Southern Selkirks by David Jones, the leading authority on the range, concentrates on 500 ascents of peaks located between Rogers Pass, the Bugaboos and Trout Lake.

The guide includes classic routes first climbed more than 100 years ago such as the Sir Donald, Asulkan and Bonney groups, and a number of new technical ascents and unclimbed peaks in the range's more remote regions.

Detailed route descriptions, Elaho's grading system and excellent photos make the guide another must-have for anyone contemplating a visit to this historic mountain range.

Aurora Borealis over Hozomeen – The void is stiller.

The two Elaho guides pose a serious threat to topple Calgary's Rocky Mountain Books off its decade-long stay atop the guidebook throne.

Selected Alpine Climbs in the Canadian Rockies by Sea Dougherty was first published in 1991 and has been revised three times since.

This excellent guidebook, which includes 200 famous routes in the Banff, Lake Louise and Jasper areas and detailed descriptions of classic ascents such as Assiniboine, Lefroy, Victoria, Temple, Columbia, Alberta and Robson, is the standard against which all others are measured.

My eyes in my hand, welded to wheel to welded to whang.

McLane, Jones and Elaho are currently in the throes of putting together a couple of other mountaineering guides for the northern Selkirks and the Mount Waddington region.

Both areas are more isolated than the ranges already included in Alpine Select and Selkirks South .

Desolation, Desolation, I owe so much to Desolation.

Despite his summer of meditation on Desolation Peak, Kerouac never did reach nirvana.

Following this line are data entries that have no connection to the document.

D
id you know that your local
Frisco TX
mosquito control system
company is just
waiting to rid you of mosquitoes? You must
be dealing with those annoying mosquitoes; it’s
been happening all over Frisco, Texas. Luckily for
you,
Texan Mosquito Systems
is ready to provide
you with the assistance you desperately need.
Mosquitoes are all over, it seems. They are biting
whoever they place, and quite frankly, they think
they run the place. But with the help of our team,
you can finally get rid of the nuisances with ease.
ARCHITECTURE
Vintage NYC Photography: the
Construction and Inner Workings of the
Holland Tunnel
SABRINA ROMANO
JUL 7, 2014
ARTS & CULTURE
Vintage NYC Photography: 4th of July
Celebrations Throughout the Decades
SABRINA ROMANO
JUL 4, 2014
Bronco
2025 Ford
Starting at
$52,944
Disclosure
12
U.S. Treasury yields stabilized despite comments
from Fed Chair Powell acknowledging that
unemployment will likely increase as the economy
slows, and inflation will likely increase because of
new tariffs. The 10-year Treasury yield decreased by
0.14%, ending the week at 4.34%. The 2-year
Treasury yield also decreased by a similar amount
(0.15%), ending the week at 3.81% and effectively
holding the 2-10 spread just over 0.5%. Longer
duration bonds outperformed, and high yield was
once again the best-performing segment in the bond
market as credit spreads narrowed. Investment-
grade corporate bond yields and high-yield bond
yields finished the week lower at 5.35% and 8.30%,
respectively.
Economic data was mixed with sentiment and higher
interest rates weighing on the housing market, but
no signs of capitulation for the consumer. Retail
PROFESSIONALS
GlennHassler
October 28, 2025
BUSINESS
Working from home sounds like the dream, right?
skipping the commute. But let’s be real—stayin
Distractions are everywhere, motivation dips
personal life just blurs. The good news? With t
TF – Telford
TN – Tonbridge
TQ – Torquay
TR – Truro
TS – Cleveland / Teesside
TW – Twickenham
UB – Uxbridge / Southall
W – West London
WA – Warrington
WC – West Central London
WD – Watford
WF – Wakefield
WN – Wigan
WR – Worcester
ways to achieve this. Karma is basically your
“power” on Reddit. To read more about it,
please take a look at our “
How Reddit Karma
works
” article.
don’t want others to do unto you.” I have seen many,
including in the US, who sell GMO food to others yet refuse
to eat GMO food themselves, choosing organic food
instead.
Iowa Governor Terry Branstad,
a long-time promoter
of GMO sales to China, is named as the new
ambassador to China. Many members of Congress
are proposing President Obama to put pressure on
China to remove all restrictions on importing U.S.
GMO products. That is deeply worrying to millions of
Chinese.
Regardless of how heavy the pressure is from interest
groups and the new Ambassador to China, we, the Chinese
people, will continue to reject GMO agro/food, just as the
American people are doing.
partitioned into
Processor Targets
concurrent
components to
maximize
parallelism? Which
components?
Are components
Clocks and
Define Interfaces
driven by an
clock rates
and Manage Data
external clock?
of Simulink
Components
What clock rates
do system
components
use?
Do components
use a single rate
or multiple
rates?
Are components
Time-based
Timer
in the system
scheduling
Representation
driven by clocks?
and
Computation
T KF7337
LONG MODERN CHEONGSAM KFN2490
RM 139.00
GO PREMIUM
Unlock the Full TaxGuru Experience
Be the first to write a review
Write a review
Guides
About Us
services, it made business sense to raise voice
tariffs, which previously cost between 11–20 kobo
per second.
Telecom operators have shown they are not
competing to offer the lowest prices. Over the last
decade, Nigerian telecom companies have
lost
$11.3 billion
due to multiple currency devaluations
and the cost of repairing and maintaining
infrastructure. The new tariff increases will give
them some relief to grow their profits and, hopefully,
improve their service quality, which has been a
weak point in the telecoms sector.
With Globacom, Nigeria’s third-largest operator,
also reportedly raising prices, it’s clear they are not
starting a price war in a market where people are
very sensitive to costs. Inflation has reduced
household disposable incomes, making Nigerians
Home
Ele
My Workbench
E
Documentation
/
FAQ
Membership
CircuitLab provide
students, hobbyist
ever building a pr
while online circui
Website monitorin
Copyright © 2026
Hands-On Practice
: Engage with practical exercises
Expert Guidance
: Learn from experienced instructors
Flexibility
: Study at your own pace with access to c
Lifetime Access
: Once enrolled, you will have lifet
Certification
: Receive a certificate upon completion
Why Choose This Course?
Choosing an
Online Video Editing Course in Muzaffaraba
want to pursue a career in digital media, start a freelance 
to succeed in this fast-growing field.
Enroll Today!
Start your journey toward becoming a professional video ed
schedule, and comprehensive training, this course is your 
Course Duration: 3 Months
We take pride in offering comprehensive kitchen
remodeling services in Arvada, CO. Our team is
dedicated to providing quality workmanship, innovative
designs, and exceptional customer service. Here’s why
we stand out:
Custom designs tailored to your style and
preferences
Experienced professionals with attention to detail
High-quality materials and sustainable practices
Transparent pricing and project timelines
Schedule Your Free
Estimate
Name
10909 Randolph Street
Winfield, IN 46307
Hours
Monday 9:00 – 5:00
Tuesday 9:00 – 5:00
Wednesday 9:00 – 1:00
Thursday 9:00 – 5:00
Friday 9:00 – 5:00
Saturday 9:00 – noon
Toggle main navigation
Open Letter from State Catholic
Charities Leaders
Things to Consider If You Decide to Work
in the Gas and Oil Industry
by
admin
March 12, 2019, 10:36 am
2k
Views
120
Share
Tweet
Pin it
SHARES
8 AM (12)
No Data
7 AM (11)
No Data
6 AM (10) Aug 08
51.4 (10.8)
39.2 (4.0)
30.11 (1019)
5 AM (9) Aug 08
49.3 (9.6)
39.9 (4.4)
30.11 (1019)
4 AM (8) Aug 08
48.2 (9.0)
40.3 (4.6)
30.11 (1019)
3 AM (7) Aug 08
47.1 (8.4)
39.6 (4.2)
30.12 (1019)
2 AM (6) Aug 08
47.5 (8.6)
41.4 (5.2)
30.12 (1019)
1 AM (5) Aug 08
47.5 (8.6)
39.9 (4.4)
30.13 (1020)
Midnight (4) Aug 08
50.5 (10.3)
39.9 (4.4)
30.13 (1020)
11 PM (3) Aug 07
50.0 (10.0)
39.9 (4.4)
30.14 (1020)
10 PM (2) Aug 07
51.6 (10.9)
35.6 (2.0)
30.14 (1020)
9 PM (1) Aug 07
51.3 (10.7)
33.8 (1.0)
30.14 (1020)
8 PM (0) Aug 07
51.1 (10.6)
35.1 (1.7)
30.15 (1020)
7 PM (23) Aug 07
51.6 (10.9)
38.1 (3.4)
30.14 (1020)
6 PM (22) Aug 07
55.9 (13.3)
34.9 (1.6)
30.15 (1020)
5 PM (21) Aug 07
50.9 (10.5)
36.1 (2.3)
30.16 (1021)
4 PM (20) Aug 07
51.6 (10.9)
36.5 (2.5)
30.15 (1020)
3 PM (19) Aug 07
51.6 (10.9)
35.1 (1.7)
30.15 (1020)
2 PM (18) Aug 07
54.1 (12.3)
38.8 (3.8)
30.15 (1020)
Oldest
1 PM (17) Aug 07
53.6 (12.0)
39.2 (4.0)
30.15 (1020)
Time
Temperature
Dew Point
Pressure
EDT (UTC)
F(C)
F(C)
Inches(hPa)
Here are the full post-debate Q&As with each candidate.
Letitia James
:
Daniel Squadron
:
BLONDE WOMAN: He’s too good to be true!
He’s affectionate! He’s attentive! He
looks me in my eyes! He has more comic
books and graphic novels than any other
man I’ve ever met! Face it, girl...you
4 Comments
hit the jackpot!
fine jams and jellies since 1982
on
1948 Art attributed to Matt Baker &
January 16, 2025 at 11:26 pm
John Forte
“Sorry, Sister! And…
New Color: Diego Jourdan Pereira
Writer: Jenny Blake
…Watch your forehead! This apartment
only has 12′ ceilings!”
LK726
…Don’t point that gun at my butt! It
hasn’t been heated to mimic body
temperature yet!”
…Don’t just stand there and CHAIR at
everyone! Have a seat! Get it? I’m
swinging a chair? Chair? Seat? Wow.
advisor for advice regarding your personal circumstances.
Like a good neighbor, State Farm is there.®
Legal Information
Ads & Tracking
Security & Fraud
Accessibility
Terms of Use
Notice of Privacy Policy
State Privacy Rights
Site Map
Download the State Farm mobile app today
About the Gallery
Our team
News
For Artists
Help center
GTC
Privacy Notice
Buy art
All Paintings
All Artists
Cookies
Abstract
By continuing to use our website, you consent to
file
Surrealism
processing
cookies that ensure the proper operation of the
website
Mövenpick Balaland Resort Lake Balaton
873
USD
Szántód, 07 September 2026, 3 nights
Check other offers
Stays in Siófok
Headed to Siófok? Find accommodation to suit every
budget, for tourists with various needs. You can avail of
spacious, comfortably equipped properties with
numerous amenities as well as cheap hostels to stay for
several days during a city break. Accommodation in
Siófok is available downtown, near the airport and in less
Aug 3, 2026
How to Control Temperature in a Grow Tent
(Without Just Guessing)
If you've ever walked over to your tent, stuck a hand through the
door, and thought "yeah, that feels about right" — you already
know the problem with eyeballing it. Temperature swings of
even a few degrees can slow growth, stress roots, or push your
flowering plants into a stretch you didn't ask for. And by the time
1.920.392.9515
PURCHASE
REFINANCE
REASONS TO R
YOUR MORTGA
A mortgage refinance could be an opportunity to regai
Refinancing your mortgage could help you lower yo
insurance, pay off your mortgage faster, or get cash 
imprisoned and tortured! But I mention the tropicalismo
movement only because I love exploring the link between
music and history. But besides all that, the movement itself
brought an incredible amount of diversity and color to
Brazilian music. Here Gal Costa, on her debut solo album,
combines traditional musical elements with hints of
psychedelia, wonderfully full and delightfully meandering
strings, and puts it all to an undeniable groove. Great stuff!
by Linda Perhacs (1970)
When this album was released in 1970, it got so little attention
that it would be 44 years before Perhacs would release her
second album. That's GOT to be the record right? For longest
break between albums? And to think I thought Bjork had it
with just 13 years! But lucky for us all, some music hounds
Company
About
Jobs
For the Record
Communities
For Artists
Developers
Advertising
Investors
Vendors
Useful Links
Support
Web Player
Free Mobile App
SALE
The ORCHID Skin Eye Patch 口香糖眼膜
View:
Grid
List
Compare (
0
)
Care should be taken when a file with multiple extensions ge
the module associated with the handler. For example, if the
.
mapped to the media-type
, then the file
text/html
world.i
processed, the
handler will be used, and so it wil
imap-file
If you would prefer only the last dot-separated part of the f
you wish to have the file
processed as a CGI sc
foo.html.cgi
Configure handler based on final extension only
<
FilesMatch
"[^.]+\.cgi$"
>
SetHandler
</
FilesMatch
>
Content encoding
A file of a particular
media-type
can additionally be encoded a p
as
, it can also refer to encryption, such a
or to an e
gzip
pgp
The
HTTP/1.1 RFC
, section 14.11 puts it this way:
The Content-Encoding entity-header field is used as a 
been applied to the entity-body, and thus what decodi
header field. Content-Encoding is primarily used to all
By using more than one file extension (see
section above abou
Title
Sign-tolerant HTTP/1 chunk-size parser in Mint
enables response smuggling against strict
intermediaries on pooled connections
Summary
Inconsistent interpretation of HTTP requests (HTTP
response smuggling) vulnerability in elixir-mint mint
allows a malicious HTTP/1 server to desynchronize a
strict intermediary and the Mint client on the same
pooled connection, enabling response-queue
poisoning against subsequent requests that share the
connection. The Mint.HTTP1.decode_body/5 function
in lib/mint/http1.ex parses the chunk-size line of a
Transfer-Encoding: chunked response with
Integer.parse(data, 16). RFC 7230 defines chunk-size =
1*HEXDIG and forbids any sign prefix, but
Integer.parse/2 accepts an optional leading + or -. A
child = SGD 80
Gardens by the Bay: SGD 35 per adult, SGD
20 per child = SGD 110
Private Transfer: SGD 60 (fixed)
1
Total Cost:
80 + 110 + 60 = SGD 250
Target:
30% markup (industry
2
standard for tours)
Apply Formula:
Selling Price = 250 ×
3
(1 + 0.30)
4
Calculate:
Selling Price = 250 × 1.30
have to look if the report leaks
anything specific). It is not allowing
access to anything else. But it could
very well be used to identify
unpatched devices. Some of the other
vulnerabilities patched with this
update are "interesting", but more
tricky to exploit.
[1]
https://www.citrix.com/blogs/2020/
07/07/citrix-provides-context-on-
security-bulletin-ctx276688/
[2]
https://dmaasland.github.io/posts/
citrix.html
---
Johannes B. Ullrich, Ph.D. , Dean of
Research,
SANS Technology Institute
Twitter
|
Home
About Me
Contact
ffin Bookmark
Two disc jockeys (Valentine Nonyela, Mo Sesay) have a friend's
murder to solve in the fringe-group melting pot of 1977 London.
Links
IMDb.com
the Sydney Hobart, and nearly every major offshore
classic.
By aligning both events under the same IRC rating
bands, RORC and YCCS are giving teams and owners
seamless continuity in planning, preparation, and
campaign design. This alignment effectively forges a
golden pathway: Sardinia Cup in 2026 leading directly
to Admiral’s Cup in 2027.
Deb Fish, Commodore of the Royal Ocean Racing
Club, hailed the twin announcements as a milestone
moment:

He died alone and penniless in an alcoholic haze at age 47.

Desolation Peak is in Washington state's North Cascades National Park, which is adjacent to B.C.'s Manning provincial park.

The lookout has become a counterculture shrine that attracts beatniks and hep cats from around the world.

The view from the top of Desolation Peak today is pretty much the same as it was in 1956.